Fear of difference is a main barrier to people with a disability, in the workplace as well as other walks of life.
The stark reality of this was brought home to Garry Connor when taking part in a national disability inclusion project. He found that fear and lack of training was excluding young disabled people from ‘out of school’ clubs.
“We then provided training to dispel the fear and the myths and managed to get big organisations like the Scouting Association, Girl Guides, football clubs, and so on,” he says.
But the myths follow through to the workplace and are not helped by movies and books. “If you look at any sort of horror film or read Dan Brown novels, the baddie in them always has a disability or an additional need – it doesn’t matter how good they are,” Garry explains.
He adds that, despite schemes designed to help businesses employ people with disabilities and other health conditions, such as the Government’s Disability Confident, not a lot has changed.

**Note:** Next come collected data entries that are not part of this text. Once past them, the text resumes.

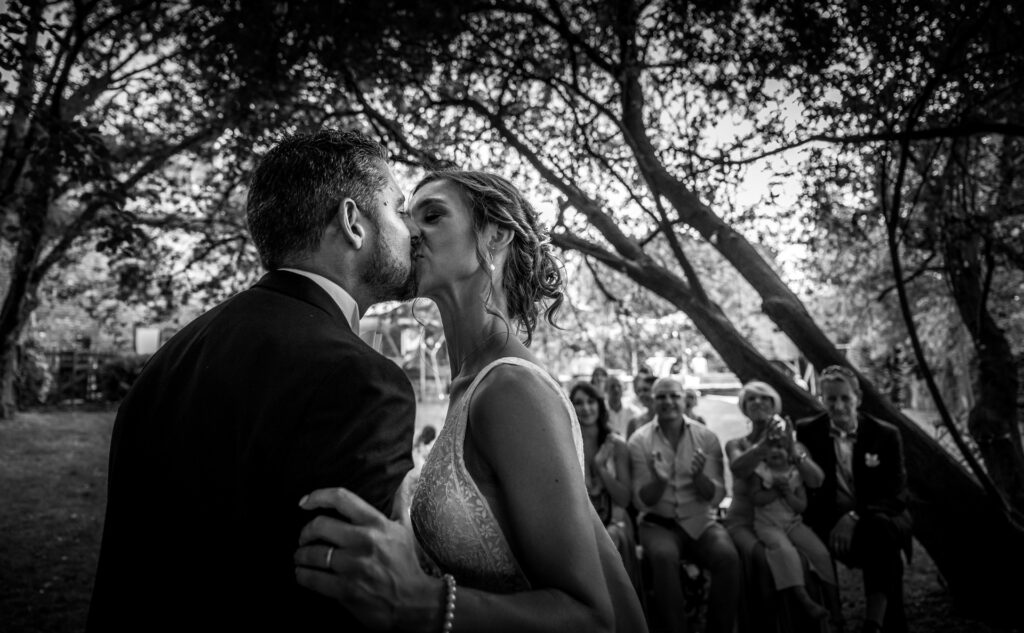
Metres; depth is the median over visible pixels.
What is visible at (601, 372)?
person
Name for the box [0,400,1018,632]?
lawn
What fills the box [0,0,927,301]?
sky
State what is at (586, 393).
woman
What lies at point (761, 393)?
woman
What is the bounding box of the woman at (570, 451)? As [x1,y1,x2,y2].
[294,153,639,632]
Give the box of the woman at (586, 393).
[567,382,640,590]
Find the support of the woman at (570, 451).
on the lawn
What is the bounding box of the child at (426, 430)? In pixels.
[412,424,436,469]
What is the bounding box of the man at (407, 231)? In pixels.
[87,129,425,632]
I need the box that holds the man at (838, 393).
[795,364,908,632]
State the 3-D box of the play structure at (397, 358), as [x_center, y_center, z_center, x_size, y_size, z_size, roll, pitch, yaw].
[-3.331,0.883,20.962,4.209,3.321,4.448,-1,-3,0]
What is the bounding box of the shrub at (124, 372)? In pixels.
[97,352,149,401]
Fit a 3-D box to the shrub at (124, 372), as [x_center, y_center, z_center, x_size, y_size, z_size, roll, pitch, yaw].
[-9.050,1.498,16.063,1.769,1.286,1.606,-1,-3,0]
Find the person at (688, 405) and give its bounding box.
[682,387,705,424]
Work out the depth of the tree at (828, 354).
4.84 m
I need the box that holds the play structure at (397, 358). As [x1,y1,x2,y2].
[358,301,448,398]
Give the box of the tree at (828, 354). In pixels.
[307,0,1023,622]
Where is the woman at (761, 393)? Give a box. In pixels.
[725,380,839,632]
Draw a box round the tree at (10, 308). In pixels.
[0,0,251,421]
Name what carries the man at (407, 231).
on the lawn
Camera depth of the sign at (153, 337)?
16.56 m
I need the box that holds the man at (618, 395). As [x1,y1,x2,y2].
[602,373,635,435]
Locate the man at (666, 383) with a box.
[627,376,740,632]
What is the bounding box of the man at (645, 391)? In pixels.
[625,371,657,435]
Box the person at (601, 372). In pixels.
[590,365,609,396]
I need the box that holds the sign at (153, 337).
[133,326,160,354]

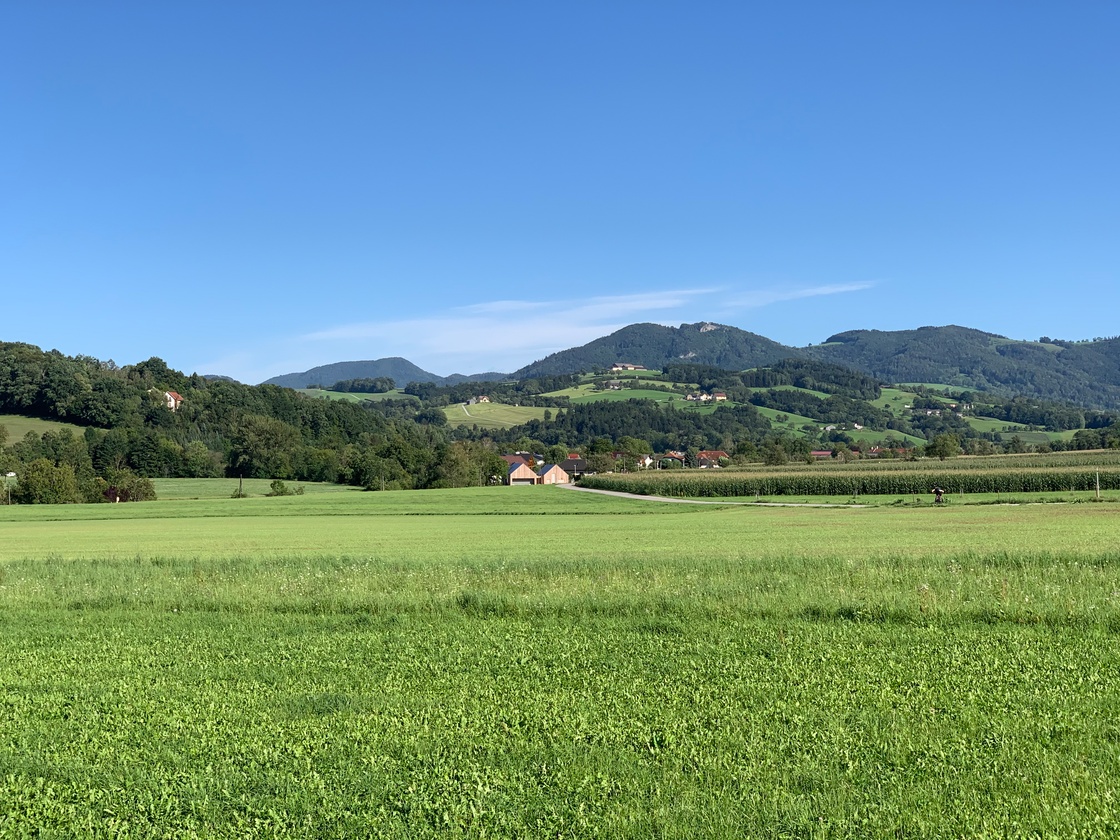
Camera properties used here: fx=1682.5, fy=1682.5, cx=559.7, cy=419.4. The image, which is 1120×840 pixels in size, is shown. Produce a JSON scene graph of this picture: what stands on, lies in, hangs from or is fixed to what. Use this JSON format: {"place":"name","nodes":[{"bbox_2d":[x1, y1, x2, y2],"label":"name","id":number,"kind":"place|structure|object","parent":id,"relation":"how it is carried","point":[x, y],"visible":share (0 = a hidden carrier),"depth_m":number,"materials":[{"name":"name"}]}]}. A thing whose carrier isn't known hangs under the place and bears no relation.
{"place":"outdoors","nodes":[
{"label":"outdoors","id":0,"kind":"place"},
{"bbox_2d":[0,413,86,442],"label":"meadow","id":1,"kind":"structure","parent":0,"point":[26,429],"materials":[{"name":"green plant"}]},
{"bbox_2d":[157,390,183,410],"label":"house","id":2,"kind":"structure","parent":0,"point":[172,403],"materials":[{"name":"white paint"}]},
{"bbox_2d":[0,341,465,494],"label":"wooded hill","id":3,"kind":"structure","parent":0,"point":[49,356],"materials":[{"name":"green plant"}]},
{"bbox_2d":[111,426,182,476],"label":"tree","id":4,"kind":"object","parent":3,"relation":"on","point":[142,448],"visible":0.94,"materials":[{"name":"green plant"}]},
{"bbox_2d":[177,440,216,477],"label":"tree","id":5,"kind":"object","parent":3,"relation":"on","point":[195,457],"visible":0.97,"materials":[{"name":"green plant"}]},
{"bbox_2d":[228,415,300,478],"label":"tree","id":6,"kind":"object","parent":3,"relation":"on","point":[256,441],"visible":0.99,"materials":[{"name":"green plant"}]},
{"bbox_2d":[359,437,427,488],"label":"tree","id":7,"kind":"object","parent":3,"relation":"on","point":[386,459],"visible":0.95,"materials":[{"name":"green plant"}]},
{"bbox_2d":[145,478,365,498],"label":"green field","id":8,"kind":"structure","parent":0,"point":[158,483],"materials":[{"name":"green plant"}]},
{"bbox_2d":[237,474,243,498],"label":"utility pole","id":9,"kind":"object","parent":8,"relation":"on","point":[240,490],"visible":0.98,"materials":[{"name":"brown wood"}]},
{"bbox_2d":[268,479,290,496],"label":"shrub","id":10,"kind":"object","parent":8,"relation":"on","point":[274,485],"visible":0.99,"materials":[{"name":"green plant"}]},
{"bbox_2d":[1,484,698,519],"label":"green field","id":11,"kind":"structure","parent":0,"point":[395,492],"materials":[{"name":"green plant"}]},
{"bbox_2d":[15,458,79,504],"label":"tree","id":12,"kind":"object","parent":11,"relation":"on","point":[66,485],"visible":0.97,"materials":[{"name":"green plant"}]},
{"bbox_2d":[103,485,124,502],"label":"shrub","id":13,"kind":"object","parent":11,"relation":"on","point":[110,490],"visible":0.62,"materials":[{"name":"red plant"}]},
{"bbox_2d":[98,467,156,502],"label":"tree","id":14,"kind":"object","parent":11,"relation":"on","point":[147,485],"visible":0.94,"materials":[{"name":"green plant"}]},
{"bbox_2d":[261,356,449,390],"label":"mountain","id":15,"kind":"structure","parent":0,"point":[288,377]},
{"bbox_2d":[302,388,418,403],"label":"meadow","id":16,"kind":"structure","parent":0,"point":[372,398],"materials":[{"name":"green plant"}]},
{"bbox_2d":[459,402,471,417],"label":"road","id":17,"kind":"structure","parent":0,"point":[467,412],"materials":[{"name":"white"}]},
{"bbox_2d":[469,394,490,404],"label":"house","id":18,"kind":"structure","parent":0,"point":[481,398],"materials":[{"name":"white paint"}]},
{"bbox_2d":[443,401,562,430],"label":"meadow","id":19,"kind":"structure","parent":0,"point":[513,410],"materials":[{"name":"green plant"}]},
{"bbox_2d":[501,453,536,467],"label":"house","id":20,"kind":"structure","parent":0,"point":[513,457],"materials":[{"name":"red brick"}]},
{"bbox_2d":[506,459,538,484],"label":"barn","id":21,"kind":"structure","parent":0,"point":[522,469],"materials":[{"name":"beige wood"}]},
{"bbox_2d":[216,280,873,379],"label":"cloud","id":22,"kind":"structure","parent":0,"point":[613,325],"materials":[{"name":"white"}]},
{"bbox_2d":[536,462,569,484],"label":"barn","id":23,"kind":"structure","parent":0,"point":[548,474],"materials":[{"name":"brown wood"}]},
{"bbox_2d":[0,494,1118,839],"label":"crop field","id":24,"kind":"structure","parent":0,"point":[35,662],"materials":[{"name":"green plant"}]},
{"bbox_2d":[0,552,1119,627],"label":"grass strip","id":25,"kind":"object","parent":24,"relation":"on","point":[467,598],"visible":0.55,"depth_m":23.64,"materials":[{"name":"green plant"}]},
{"bbox_2d":[931,486,945,504],"label":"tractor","id":26,"kind":"object","parent":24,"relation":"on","point":[937,492],"visible":0.98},
{"bbox_2d":[0,0,1119,380],"label":"sky","id":27,"kind":"structure","parent":0,"point":[1046,325],"materials":[{"name":"blue"}]},
{"bbox_2d":[560,457,590,479],"label":"house","id":28,"kind":"structure","parent":0,"point":[571,464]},
{"bbox_2d":[547,388,692,408],"label":"green field","id":29,"kind":"structure","parent":0,"point":[615,398],"materials":[{"name":"green plant"}]},
{"bbox_2d":[637,453,655,468],"label":"house","id":30,"kind":"structure","parent":0,"point":[648,462],"materials":[{"name":"white paint"}]},
{"bbox_2d":[508,321,807,380],"label":"mountain","id":31,"kind":"structure","parent":0,"point":[648,356],"materials":[{"name":"green plant"}]},
{"bbox_2d":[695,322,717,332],"label":"rock outcrop","id":32,"kind":"object","parent":31,"relation":"on","point":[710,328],"visible":0.61,"materials":[{"name":"grey stone"}]},
{"bbox_2d":[657,450,684,466],"label":"house","id":33,"kind":"structure","parent":0,"point":[673,455],"materials":[{"name":"brown tile"}]},
{"bbox_2d":[287,365,1115,461],"label":"hill","id":34,"kind":"structure","parent":0,"point":[1051,434],"materials":[{"name":"green plant"}]},
{"bbox_2d":[329,376,396,393],"label":"tree cluster","id":35,"kind":"object","parent":34,"relation":"on","point":[339,384],"visible":0.92,"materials":[{"name":"green plant"}]},
{"bbox_2d":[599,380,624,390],"label":"house","id":36,"kind":"structure","parent":34,"relation":"on","point":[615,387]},
{"bbox_2d":[609,362,645,371],"label":"farmhouse","id":37,"kind":"structure","parent":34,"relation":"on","point":[627,365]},
{"bbox_2d":[522,398,763,453],"label":"forest","id":38,"kind":"object","parent":34,"relation":"on","point":[643,431],"visible":0.73,"materials":[{"name":"green plant"}]},
{"bbox_2d":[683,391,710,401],"label":"house","id":39,"kind":"structure","parent":34,"relation":"on","point":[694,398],"materials":[{"name":"white paint"}]},
{"bbox_2d":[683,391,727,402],"label":"farmhouse","id":40,"kind":"structure","parent":34,"relation":"on","point":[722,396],"materials":[{"name":"white paint"}]},
{"bbox_2d":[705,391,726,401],"label":"house","id":41,"kind":"structure","parent":34,"relation":"on","point":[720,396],"materials":[{"name":"white paint"}]},
{"bbox_2d":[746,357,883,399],"label":"forest","id":42,"kind":"object","parent":34,"relation":"on","point":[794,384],"visible":0.84,"materials":[{"name":"green plant"}]},
{"bbox_2d":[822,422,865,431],"label":"house","id":43,"kind":"structure","parent":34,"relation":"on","point":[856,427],"materials":[{"name":"white"}]},
{"bbox_2d":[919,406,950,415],"label":"house","id":44,"kind":"structure","parent":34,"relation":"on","point":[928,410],"materials":[{"name":"white"}]},
{"bbox_2d":[696,449,728,467],"label":"house","id":45,"kind":"structure","parent":0,"point":[717,452],"materials":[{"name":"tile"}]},
{"bbox_2d":[560,484,867,509],"label":"dirt road","id":46,"kind":"structure","parent":0,"point":[592,490],"materials":[{"name":"grey"}]},
{"bbox_2d":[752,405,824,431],"label":"green field","id":47,"kind":"structure","parent":0,"point":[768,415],"materials":[{"name":"green plant"}]},
{"bbox_2d":[810,449,833,459],"label":"house","id":48,"kind":"structure","parent":0,"point":[822,452],"materials":[{"name":"red brick"}]},
{"bbox_2d":[580,449,1119,497],"label":"corn field","id":49,"kind":"structure","parent":0,"point":[1023,476],"materials":[{"name":"green plant"}]},
{"bbox_2d":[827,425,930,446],"label":"green field","id":50,"kind":"structure","parent":0,"point":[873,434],"materials":[{"name":"green plant"}]},
{"bbox_2d":[873,382,970,411],"label":"green field","id":51,"kind":"structure","parent":0,"point":[905,394],"materials":[{"name":"green plant"}]},
{"bbox_2d":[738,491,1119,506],"label":"grass strip","id":52,"kind":"structure","parent":0,"point":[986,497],"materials":[{"name":"green plant"}]},
{"bbox_2d":[1095,471,1100,499],"label":"post","id":53,"kind":"object","parent":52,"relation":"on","point":[1097,488],"visible":0.99,"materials":[{"name":"wood"}]},
{"bbox_2d":[803,326,1119,409],"label":"hill","id":54,"kind":"structure","parent":0,"point":[1114,351],"materials":[{"name":"green plant"}]},
{"bbox_2d":[957,413,1039,434],"label":"green field","id":55,"kind":"structure","parent":0,"point":[1012,424],"materials":[{"name":"green plant"}]},
{"label":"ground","id":56,"kind":"structure","parent":0},
{"bbox_2d":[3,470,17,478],"label":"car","id":57,"kind":"object","parent":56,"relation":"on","point":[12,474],"visible":0.89,"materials":[{"name":"white"}]},
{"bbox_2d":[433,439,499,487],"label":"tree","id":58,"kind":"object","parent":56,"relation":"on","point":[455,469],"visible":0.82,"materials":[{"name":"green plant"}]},
{"bbox_2d":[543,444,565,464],"label":"tree","id":59,"kind":"object","parent":56,"relation":"on","point":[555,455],"visible":0.8,"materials":[{"name":"green plant"}]},
{"bbox_2d":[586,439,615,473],"label":"tree","id":60,"kind":"object","parent":56,"relation":"on","point":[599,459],"visible":0.88,"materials":[{"name":"green plant"}]},
{"bbox_2d":[613,436,649,466],"label":"tree","id":61,"kind":"object","parent":56,"relation":"on","point":[627,445],"visible":0.87,"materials":[{"name":"green plant"}]},
{"bbox_2d":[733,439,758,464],"label":"tree","id":62,"kind":"object","parent":56,"relation":"on","point":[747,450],"visible":0.95,"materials":[{"name":"green plant"}]},
{"bbox_2d":[762,438,790,466],"label":"tree","id":63,"kind":"object","parent":56,"relation":"on","point":[777,457],"visible":0.98,"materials":[{"name":"green plant"}]},
{"bbox_2d":[926,433,960,459],"label":"tree","id":64,"kind":"object","parent":56,"relation":"on","point":[942,441],"visible":0.99,"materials":[{"name":"green plant"}]},
{"bbox_2d":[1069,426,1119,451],"label":"tree","id":65,"kind":"object","parent":56,"relation":"on","point":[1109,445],"visible":0.93,"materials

Garry is Director of Diversiti UK Learning & Development CIC and has some 25 years’ experience in promoting equality, diversity and inclusion. Based in Northampton, Diversiti UK provides bespoke training and development to help companies and employees across the county to recognise good
As someone who actively employs people with disabilities, he offers tips to companies the following tips on hiring and access.
1.Take a leaf out of the big tech companies’ books
A good way to dispel the fear of difference is through the positive impact that people with disabilities have had on the workplace, particularly tech giants, such as Google. One of that company’s top engineering scientists, T.V. Rahman, is blind and many of their software engineers are on the autistic spectrum.
“The benefits that those on the autistic spectrum bring is neuro-diversity,” Garry says. “This includes meticulousness, attention to detail and being much quicker at problem solving.”
It was brought home to Garry after delivering training to a company who look after RBS property dealings. They explained that RBS, by focusing on diversity had gone from having a zero rating in many diversity scores to being awarded a silver award for disability standards and scoring 88% in business disability forums.
2. Put abilities before disabilities
Employers should be more transparent in interviews and in outcomes from interviews. Garry has learned that people who admit a disability, even that they suffer from depression, are often overlooked.
“Unfortunately, it’s hard to prove that that’s the reason they haven’t been given the job,” he explains. “It’s not a legal requirement to disclose a disability. The only reason that an employer should ask about it is if they need to make an adjustment to enable the person to work there.
“But many employers still ask about it and I see it in application forms, that people ask us to help fill out all the time. People have, for example, filled out 10/20 application forms and sent off their CV. In the 10 where they said they had a disability, they didn’t get an interview. In two out of the ten, where they haven’t disclosed their disability, they did get an interview. So, that tells you that people are screening.
3. Support them in the job
Once people are in the door, it’s important to support them. This is not just about physical access and adaptations, but more a change of attitude in managing the day-to-day aspects.
Garry explains: “If somebody’s tired because they are suffering from depression, just give them some time out. Also, there are invisible disabilities. For example, you wouldn’t expect someone with a congenital heart condition to carry loads of heavy boxes, or whatever. So, understanding issues like that requires a little change of attitude.”
This also applies to cases where people have not disclosed a disability and then live in fear of admitting it.
4. Find out what people need
Apart from complying with legislation, it’s a good idea to talk to the people around you, find out if there are issues that need to be addressed. In other words, responding to what people need and want in order to play a full and active part at work.
Garry cites his own experience as a trainer and consultant: “The majority of people will ask me to provide a session on equality and diversity, but they don’t know what they want. So basically, it’s about finding out what people need, which is not always what they tell you.”
Summing up, he says that disabled people are around five times more likely to stay in the job and be more committed. As well as enabling them to enjoy a productive career, it also helps companies to save money on recruitment and training.